According to CMO, “On average, 49% of companies are currently using marketing automation, with more than half of B2B companies (55%) adopting the technology.” And if you’re not paying attention to marketing automation as a marketer, then you should as a consumer — McKinsey cites that 45% of all activities people are paid to perform could be automated by modern technology.

Job security is a real thing.

Why I’m fascinated by automation in marketing isn’t just in follow-up sales sequences, but with interactive solutions like chatbots and AI tools. 2018 is going to be a pivotal year for these kinds of things, and by 2020 it’s not going to be uncommon for consumers to have full conversations with computers.

As an influencer marketer, I can already see this trend beginning to ramp up. One of the strategies we’ve implemented with influencers is actually creating a chatbot for them that responds to fans and followers in their brand voice — and it’s proven to be extremely effective.

2. Targeting analytics — and the insights derived from them.

A lot of marketers try to set themselves apart with the technology they build, claiming that it does something no one else can do.

We have a very robust platform here at theAmplify, called Reach, which we use to manage influencer marketing campaigns for big brands, and provide in-depth analytics both before the campaign begins (to ensure we’re working with the right influencers) and after the campaign is finished (to review performance).
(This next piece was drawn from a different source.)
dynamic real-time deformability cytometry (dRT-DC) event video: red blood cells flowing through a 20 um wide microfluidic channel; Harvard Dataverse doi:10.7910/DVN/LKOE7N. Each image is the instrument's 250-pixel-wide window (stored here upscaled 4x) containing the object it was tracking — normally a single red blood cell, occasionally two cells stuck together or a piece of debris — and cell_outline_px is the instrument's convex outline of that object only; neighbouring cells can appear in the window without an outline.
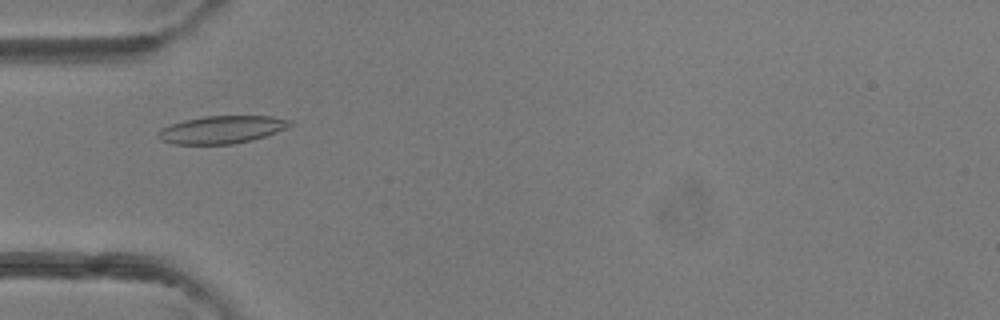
{"species": "common noctule bat (a hibernating species)", "species_latin": "Nyctalus noctula", "temperature_condition": "room temperature", "stored_images_in_passage": 34, "camera_frame_rate_fps": 3000, "um_per_image_px": 0.085, "animal": {"sex": "female"}, "frame": {"image": 1, "passage_image": 2, "time_ms": 0.333, "image_size_px": [1000, 320], "cell_outline_px": [[292, 124], [288, 128], [252, 140], [232, 144], [172, 144], [160, 140], [156, 136], [156, 132], [160, 128], [184, 120], [204, 116], [272, 116], [292, 120]], "centroid_in_image_um": [18.82, 11.02], "position_along_channel_um": 66.2, "area_um2": 21.39}}
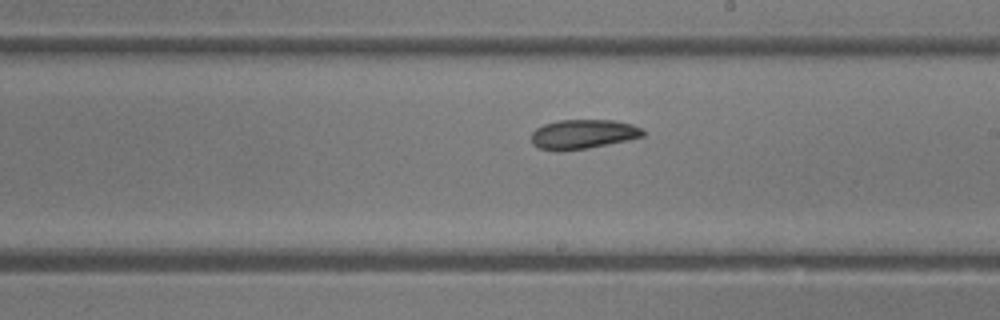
{"frame": {"image": 2, "passage_image": 14, "time_ms": 4.333, "image_size_px": [1000, 320], "cell_outline_px": [[644, 136], [628, 140], [588, 148], [560, 152], [556, 152], [540, 148], [532, 144], [532, 132], [536, 128], [544, 124], [556, 120], [612, 120], [632, 124], [644, 128]], "centroid_in_image_um": [49.55, 11.41], "position_along_channel_um": 239.5, "area_um2": 19.36}}
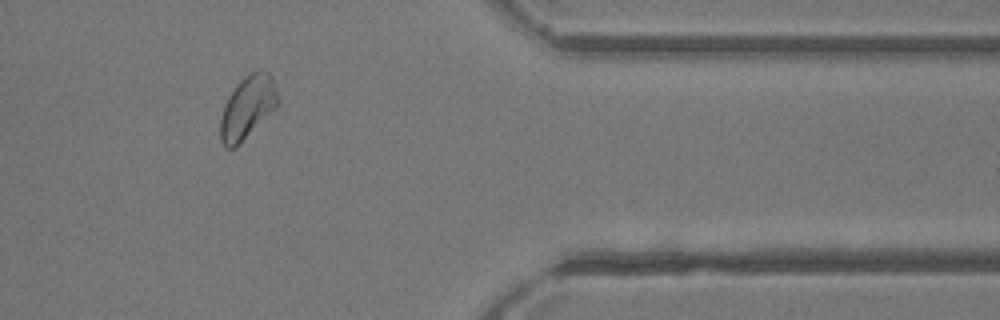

Something I constantly point out to people is the value we bring to a brand is not that we can pull data nobody else can. It’s just not true. Fundamentally, other people and platforms can go get the same information we get. It might be difficult, might cost a lot of money to do so, but it’s possible.

What really sets us apart, however, is how we interpret and use that data to provide more insightful and creative solutions for clients.

A lot of marketers forget that — and I’m a believer that knowledge gap is only going to continue.

Tech is, after all, a tool. But it’s a human’s ability to use that tool to their advantage that sets one team apart from the next. And with how saturated marketing and advertising has (and will continue to) become, it’s going to be more important than ever for teams to master their tools — and not rely on them to do all the heavy lifting for them.

3. Scaling (and replacing) the conventional agency model.

Nowadays, an Ad Tech startup can come out of nowhere.

The reason conventional ad agencies used to have such a stronghold on brands was because they had scaled, they had the talent, and they had the relationships.

Now, a startup company can walk in, build a piece of technology that can literally tap into an already established (but open) social network API, and instantly have access to an audience that is ready to buy.

10 years ago, you couldn’t do that. You couldn’t go on the Internet, tap into the API of a social network, plug in and immediately receive billions of data points.

Today, a lot of those “walled gardens” willingly open their APIs because it’s a reciprocal relationship — it’s mutually beneficial for both parties.

This is one of the biggest reasons why conventional advertising agencies have been struggling to hold on — either dying off, or getting acquired by a larger parent company. They’re all forced to undercut each other on the cost of their services while competing with Ad Tech and digital-focused platforms that can provide access in ways a creative agency just can’t.